Guitarist and educator Brad Shepik’s compositions have attracted sufficient attention in the US for a transcription of a solo from one of his pieces, ‘Carbonic’, from his Human Activity Suite (aimed to increase awareness of manmade climate change), to be printed and analysed in the January 2010 issue of Downbeat magazine. That he is perhaps less well known in the UK, is no reason not to check him out on his flying visit to the Vortex, en route from Majorca. I’m glad I did.
Although a little reserved perhaps, he delights in showcasing his guitar mastery before an audience; the concert ran well over the scheduled time, and no one in the raptly attentive audience was complaining, or beat a surreptitious path to the exit.
During the first solo set he used pedals and loops to great effect to create ambient soundworlds on some pieces. On others the solo guitar was unalloyed, so the approach was highly reminiscent of that on Joe Pass’ Virtuoso series of albums; strong sellers in their day. Like Pass, Shepik is not afraid to let a solo guitar shine on its own merits, clear and clean. Shepik’s sound though was bang up to date, with the audience deriving particular enjoyment from his rendition of Nirvana’s ‘In Bloom’. There were standards too, such as ‘Cry Me a River’, as well as a sprinkling of original compositions.
His performances were exemplary in their fluidity and lyricism, not losing the underpinning rhythmic pulse, be it swinging, grooving, or a jazz waltz.
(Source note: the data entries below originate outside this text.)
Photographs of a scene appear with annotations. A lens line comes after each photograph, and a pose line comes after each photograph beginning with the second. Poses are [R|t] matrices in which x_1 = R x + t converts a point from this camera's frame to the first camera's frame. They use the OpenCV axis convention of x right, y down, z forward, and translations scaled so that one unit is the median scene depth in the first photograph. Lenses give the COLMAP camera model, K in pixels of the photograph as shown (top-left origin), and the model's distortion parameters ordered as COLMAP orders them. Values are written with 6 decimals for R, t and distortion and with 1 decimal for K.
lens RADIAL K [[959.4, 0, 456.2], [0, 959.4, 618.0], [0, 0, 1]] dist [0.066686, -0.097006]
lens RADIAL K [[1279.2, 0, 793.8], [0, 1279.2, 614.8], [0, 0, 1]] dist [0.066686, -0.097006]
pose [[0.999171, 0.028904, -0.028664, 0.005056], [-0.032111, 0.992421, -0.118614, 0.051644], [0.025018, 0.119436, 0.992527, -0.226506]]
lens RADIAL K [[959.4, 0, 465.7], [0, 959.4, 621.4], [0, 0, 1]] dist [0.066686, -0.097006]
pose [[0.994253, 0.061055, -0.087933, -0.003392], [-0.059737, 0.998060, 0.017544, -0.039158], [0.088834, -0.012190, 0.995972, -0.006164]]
His style is to express the melody in understated but recognisable form, and then after a first exploration of the changes, to revisit it more than once in the piece as a launch pad to further development along a different path, so an attentive listener never gets lost along the way.
He was joined during the second set by two local musicians, Tom Farmer, double bass, who has consistently impressed in the context of a few high quality projects over the past year or so, and James Maddren, drums, heard to good effect as a member of Alex Garnett’s Bunch of Fivesat the Cockpit only a week ago. A particular favourite of this set was a rendition of ‘For Once in My Life’, a tune associated with Stevie Wonder. Shepik’s approach really allowed the melody and meaning to be enjoyed at their best. New tunes by Shepik were also tackled during the set; one number, ‘C Maj 7/8’, displaying particular promise, at this stage of its development a tune in search of a title.
The evening started off auspiciously too: I arrived early to catch part of the French collective OXYD’s show downstairs at the Vortex. The quintet deployed gritty rock/grunge textures in the service of some of the most exciting, impassioned electric jazz/ imrpov I have heard for many months. The electric bass of Oliver Degabriele was clearly fundamental to their sound, while Oliver Laisney soared with biting, exhilarating trumpet solos.